Vrai génie de la littérature honteusement peu connu en France, Alasdair Gray poursuit inlassablement expérimentations, délires narratifs joyciens ou autres romans majeurs sous une fausse forme mineure, l'ensemble constituant une seule et même œuvre aussi impeccable qu'unique. Essentiellement publié aux éditions Métailié, dont on ne se lasse pas de vanter la justesse de vue, Alasdair Gray s'offre un petit plaisir avec Pauvres créatures : proposer une relecture radicale de Frankenstein, via une histoire rocambolesque et évidemment (c'est une habitude) politique. À travers l'histoire de Bella Baxter, jeune femme suicidée, ressuscitée via la greffe du cerveau de son fœtus presque à terme, Alasdair Gray orchestre la confrontation d'une enfant sans tabou (dans un corps d'adulte) à la société victorienne dans ce qu'elle a de plus rétrograde. Mais sous couvert de satire du XIXe siècle, c'est essentiellement le XXe que Gray assassine avec humour, cynisme et compassion, pour un résultat aussi brillant qu'étourdissant.

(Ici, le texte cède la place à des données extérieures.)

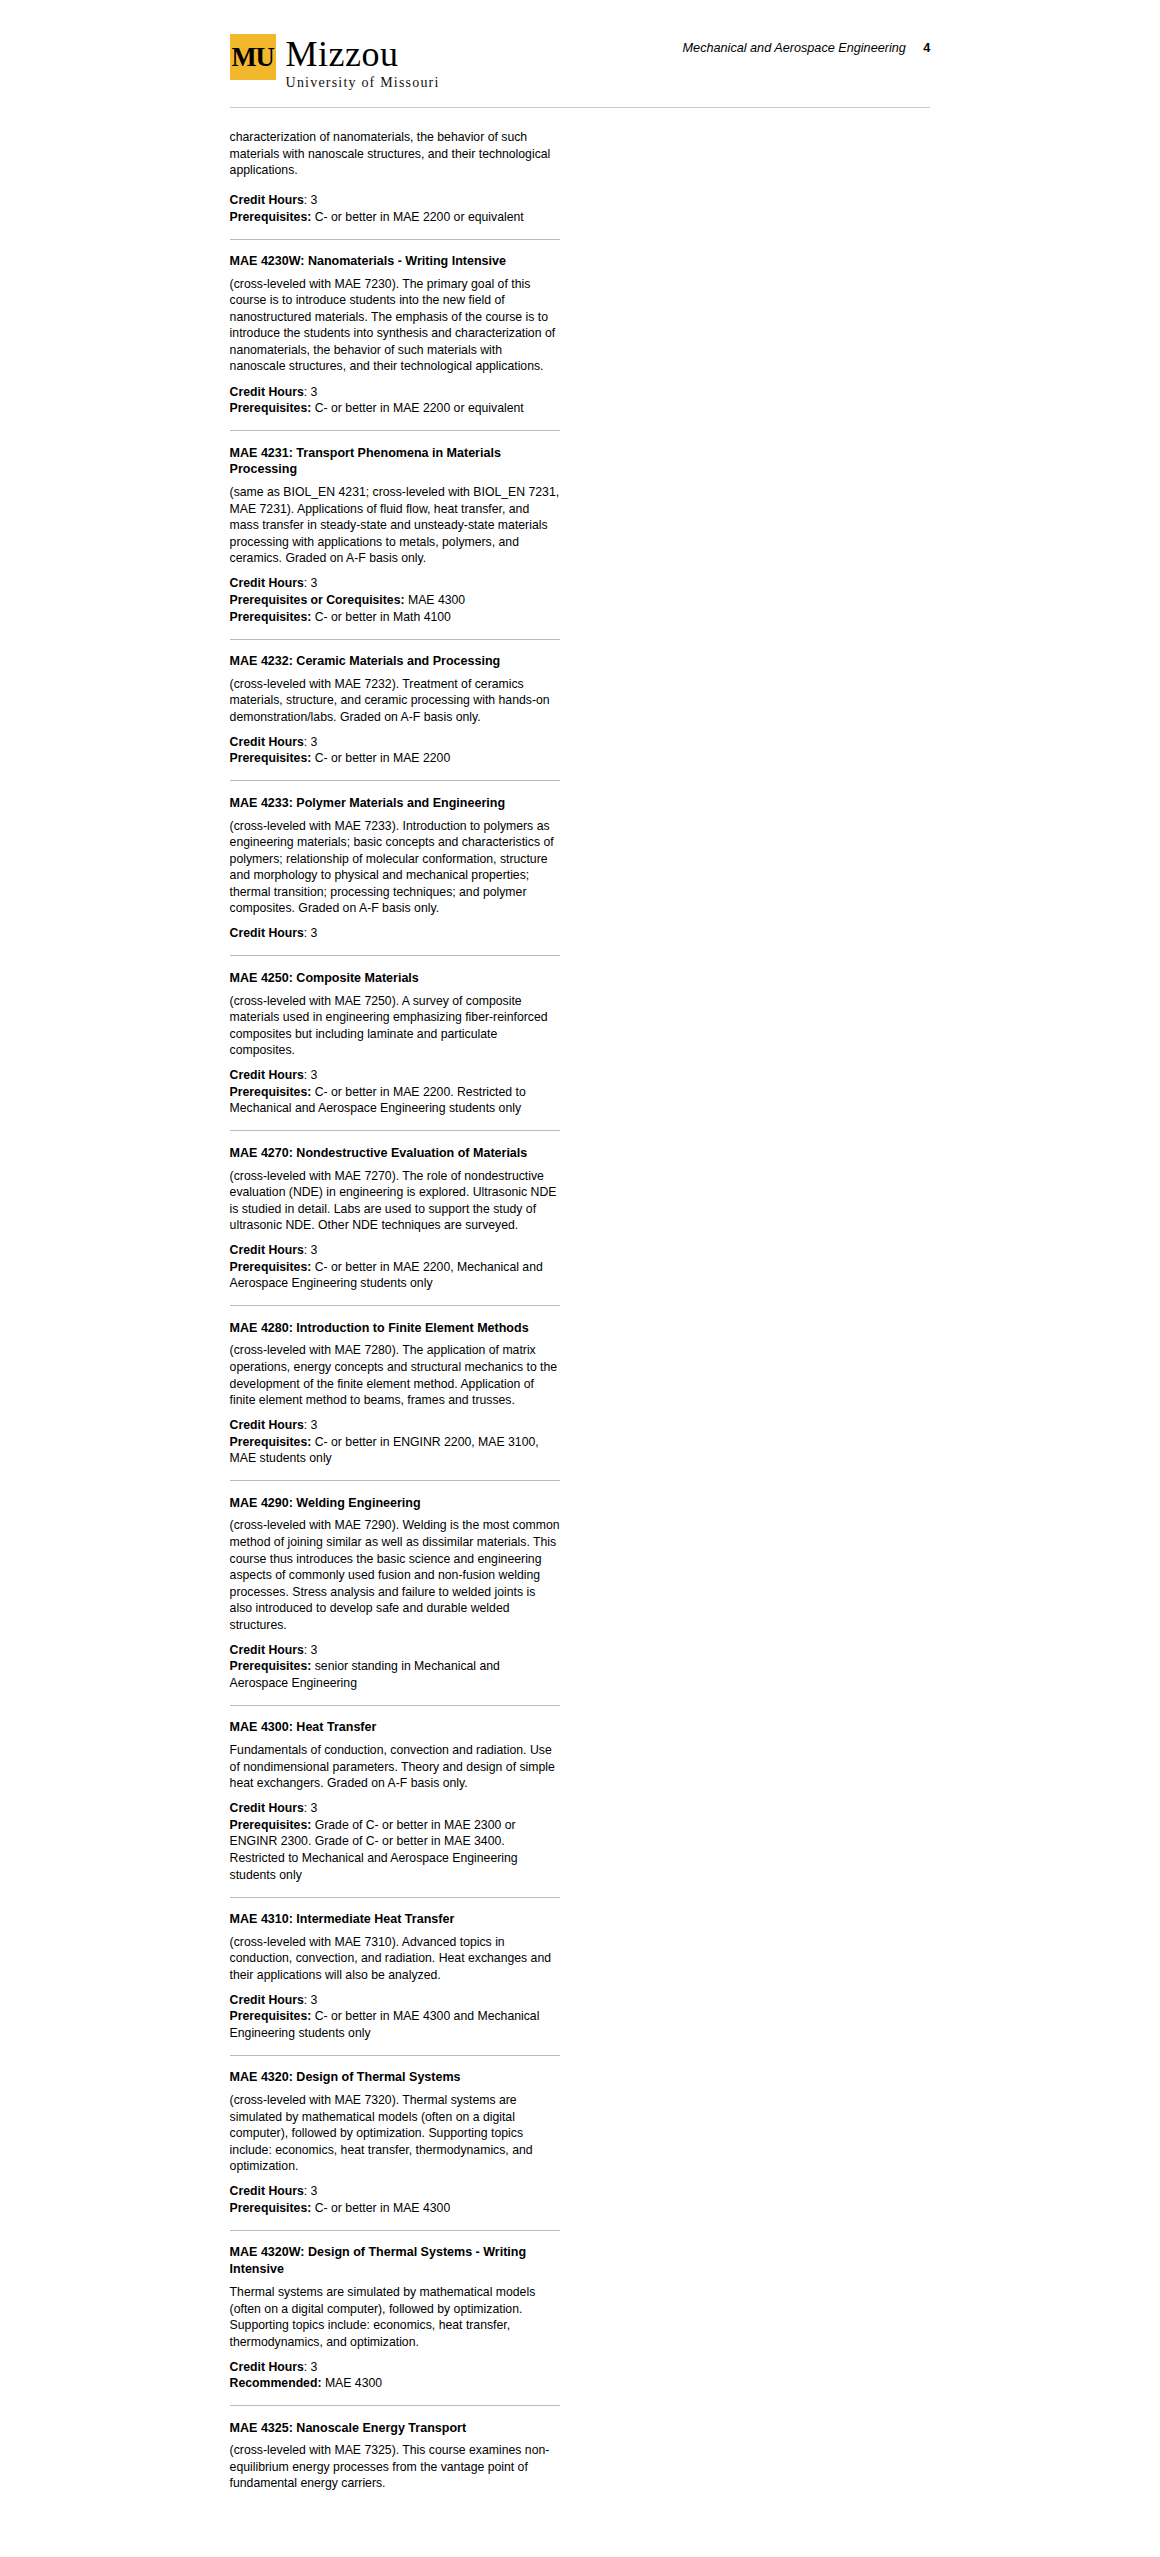Mizzou
University of Missouri
Mechanical and Aerospace Engineering 4
characterization of nanomaterials, the behavior of such materials with nanoscale structures, and their technological applications.
Credit Hours: 3
Prerequisites: C- or better in MAE 2200 or equivalent
MAE 4230W: Nanomaterials - Writing Intensive
(cross-leveled with MAE 7230). The primary goal of this course is to introduce students into the new field of nanostructured materials. The emphasis of the course is to introduce the students into synthesis and characterization of nanomaterials, the behavior of such materials with nanoscale structures, and their technological applications.
Credit Hours: 3
Prerequisites: C- or better in MAE 2200 or equivalent
MAE 4231: Transport Phenomena in Materials Processing
(same as BIOL_EN 4231; cross-leveled with BIOL_EN 7231, MAE 7231). Applications of fluid flow, heat transfer, and mass transfer in steady-state and unsteady-state materials processing with applications to metals, polymers, and ceramics. Graded on A-F basis only.
Credit Hours: 3
Prerequisites or Corequisites: MAE 4300
Prerequisites: C- or better in Math 4100
MAE 4232: Ceramic Materials and Processing
(cross-leveled with MAE 7232). Treatment of ceramics materials, structure, and ceramic processing with hands-on demonstration/labs. Graded on A-F basis only.
Credit Hours: 3
Prerequisites: C- or better in MAE 2200
MAE 4233: Polymer Materials and Engineering
(cross-leveled with MAE 7233). Introduction to polymers as engineering materials; basic concepts and characteristics of polymers; relationship of molecular conformation, structure and morphology to physical and mechanical properties; thermal transition; processing techniques; and polymer composites. Graded on A-F basis only.
Credit Hours: 3
MAE 4250: Composite Materials
(cross-leveled with MAE 7250). A survey of composite materials used in engineering emphasizing fiber-reinforced composites but including laminate and particulate composites.
Credit Hours: 3
Prerequisites: C- or better in MAE 2200. Restricted to Mechanical and Aerospace Engineering students only
MAE 4270: Nondestructive Evaluation of Materials
(cross-leveled with MAE 7270). The role of nondestructive evaluation (NDE) in engineering is explored. Ultrasonic NDE is studied in detail. Labs are used to support the study of ultrasonic NDE. Other NDE techniques are surveyed.
Credit Hours: 3
Prerequisites: C- or better in MAE 2200, Mechanical and Aerospace Engineering students only
MAE 4280: Introduction to Finite Element Methods
(cross-leveled with MAE 7280). The application of matrix operations, energy concepts and structural mechanics to the development of the finite element method. Application of finite element method to beams, frames and trusses.
Credit Hours: 3
Prerequisites: C- or better in ENGINR 2200, MAE 3100, MAE students only
MAE 4290: Welding Engineering
(cross-leveled with MAE 7290). Welding is the most common method of joining similar as well as dissimilar materials. This course thus introduces the basic science and engineering aspects of commonly used fusion and non-fusion welding processes. Stress analysis and failure to welded joints is also introduced to develop safe and durable welded structures.
Credit Hours: 3
Prerequisites: senior standing in Mechanical and Aerospace Engineering
MAE 4300: Heat Transfer
Fundamentals of conduction, convection and radiation. Use of nondimensional parameters. Theory and design of simple heat exchangers. Graded on A-F basis only.
Credit Hours: 3
Prerequisites: Grade of C- or better in MAE 2300 or ENGINR 2300. Grade of C- or better in MAE 3400. Restricted to Mechanical and Aerospace Engineering students only
MAE 4310: Intermediate Heat Transfer
(cross-leveled with MAE 7310). Advanced topics in conduction, convection, and radiation. Heat exchanges and their applications will also be analyzed.
Credit Hours: 3
Prerequisites: C- or better in MAE 4300 and Mechanical Engineering students only
MAE 4320: Design of Thermal Systems
(cross-leveled with MAE 7320). Thermal systems are simulated by mathematical models (often on a digital computer), followed by optimization. Supporting topics include: economics, heat transfer, thermodynamics, and optimization.
Credit Hours: 3
Prerequisites: C- or better in MAE 4300
MAE 4320W: Design of Thermal Systems - Writing Intensive
Thermal systems are simulated by mathematical models (often on a digital computer), followed by optimization. Supporting topics include: economics, heat transfer, thermodynamics, and optimization.
Credit Hours: 3
Recommended: MAE 4300
MAE 4325: Nanoscale Energy Transport
(cross-leveled with MAE 7325). This course examines non-equilibrium energy processes from the vantage point of fundamental energy carriers.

Alors que la belle virevolte d'amants en amoureux, elle découvre à quel point le monde est affreux. Pour son tuteur et sauveur, expliquer à quel point la planète est malade relève de l'impossibilité pure et simple. Mais Bella Baxter est tout sauf stupide, et sa naïveté lui procure un regard aussi lucide que vivifiant sur l'humanité. Comme à son habitude, Gray émaille le texte d'appendices, d'explications universitaires et de documents authentiques, mariant avec un plaisir évident fiction et réalité, le tout avec un humour pince sans rire très british, mais incroyable de justesse. C'est d'ailleurs ce mélange d'humour désespéré et de désespoir humoristique qui donne au livre toute son ampleur. Roman passablement allumé, pamphlet politique libertaire, manifeste féministe percutant et remuant, Pauvres créatures est tout bêtement un chef-d'œuvre. Simple, modeste, pas prétentieux pour un shilling, mais chef-d'œuvre quand même. Avis.

La Horde du contrevent

De plus en plus rares, et souvent atypiques, les vrais chefs-d'œuvre sont par essence de jolies promenades en marge des chemins traditionnels. Si la littérature de l'imaginaire peut s'enorgueillir d'en produire quelques-uns, force est de reconnaître que ces exemples se fichent éperdument du carcan des genres, explorant des terrains tout sauf évidents. Exploration alternative d'une réalité profondément déprimante, La Horde du contrevent en est le plus parfait exemple. Livre monde, livre de résistance et ovni littéraire aussi curieux que passionnant, le roman d'Alain Damasio franchit toutes les frontières sans se préoccuper le moins du monde d'appartenir à quoi que ce soit.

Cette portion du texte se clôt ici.